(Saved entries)
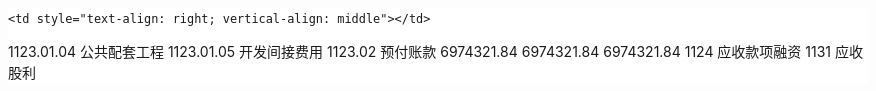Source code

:     <td style="text-align: right; vertical-align: middle"></td>
  </tr>
  <tr>
    <td style="vertical-align: middle">1123.01.04</td>
    <td style="vertical-align: middle">公共配套工程</td>
    <td style="text-align: right; vertical-align: middle"></td>
    <td style="text-align: right; vertical-align: middle"></td>
    <td style="text-align: right; vertical-align: middle"></td>
    <td style="text-align: right; vertical-align: middle"></td>
    <td style="text-align: right; vertical-align: middle"></td>
    <td style="text-align: right; vertical-align: middle"></td>
    <td style="text-align: right; vertical-align: middle"></td>
    <td style="text-align: right; vertical-align: middle"></td>
    <td style="text-align: right; vertical-align: middle"></td>
    <td style="text-align: right; vertical-align: middle"></td>
  </tr>
  <tr>
    <td style="vertical-align: middle">1123.01.05</td>
    <td style="vertical-align: middle">开发间接费用</td>
    <td style="text-align: right; vertical-align: middle"></td>
    <td style="text-align: right; vertical-align: middle"></td>
    <td style="text-align: right; vertical-align: middle"></td>
    <td style="text-align: right; vertical-align: middle"></td>
    <td style="text-align: right; vertical-align: middle"></td>
    <td style="text-align: right; vertical-align: middle"></td>
    <td style="text-align: right; vertical-align: middle"></td>
    <td style="text-align: right; vertical-align: middle"></td>
    <td style="text-align: right; vertical-align: middle"></td>
    <td style="text-align: right; vertical-align: middle"></td>
  </tr>
  <tr>
    <td style="vertical-align: middle">1123.02</td>
    <td style="vertical-align: middle">预付账款</td>
    <td style="text-align: right; vertical-align: middle">6974321.84</td>
    <td style="text-align: right; vertical-align: middle"></td>
    <td style="text-align: right; vertical-align: middle">6974321.84</td>
    <td style="text-align: right; vertical-align: middle"></td>
    <td style="text-align: right; vertical-align: middle"></td>
    <td style="text-align: right; vertical-align: middle"></td>
    <td style="text-align: right; vertical-align: middle"></td>
    <td style="text-align: right; vertical-align: middle"></td>
    <td style="text-align: right; vertical-align: middle">6974321.84</td>
    <td style="text-align: right; vertical-align: middle"></td>
  </tr>
  <tr>
    <td style="vertical-align: middle">1124</td>
    <td style="vertical-align: middle">应收款项融资</td>
    <td style="text-align: right; vertical-align: middle"></td>
    <td style="text-align: right; vertical-align: middle"></td>
    <td style="text-align: right; vertical-align: middle"></td>
    <td style="text-align: right; vertical-align: middle"></td>
    <td style="text-align: right; vertical-align: middle"></td>
    <td style="text-align: right; vertical-align: middle"></td>
    <td style="text-align: right; vertical-align: middle"></td>
    <td style="text-align: right; vertical-align: middle"></td>
    <td style="text-align: right; vertical-align: middle"></td>
    <td style="text-align: right; vertical-align: middle"></td>
  </tr>
  <tr>
    <td style="vertical-align: middle">1131</td>
    <td style="vertical-align: middle">应收股利</td>
    <td style="text-align: right; vertical-align: middle"></td>
    <td style="text-align: right; vertical-align: middle"></td>
    <td style="text-align: right; vertical-align: middle"></td>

■ Task objective
Please show each line above that contains the string "应收股利", matching case exactly.

■ Finished exercise
    <td style="vertical-align: middle">应收股利</td>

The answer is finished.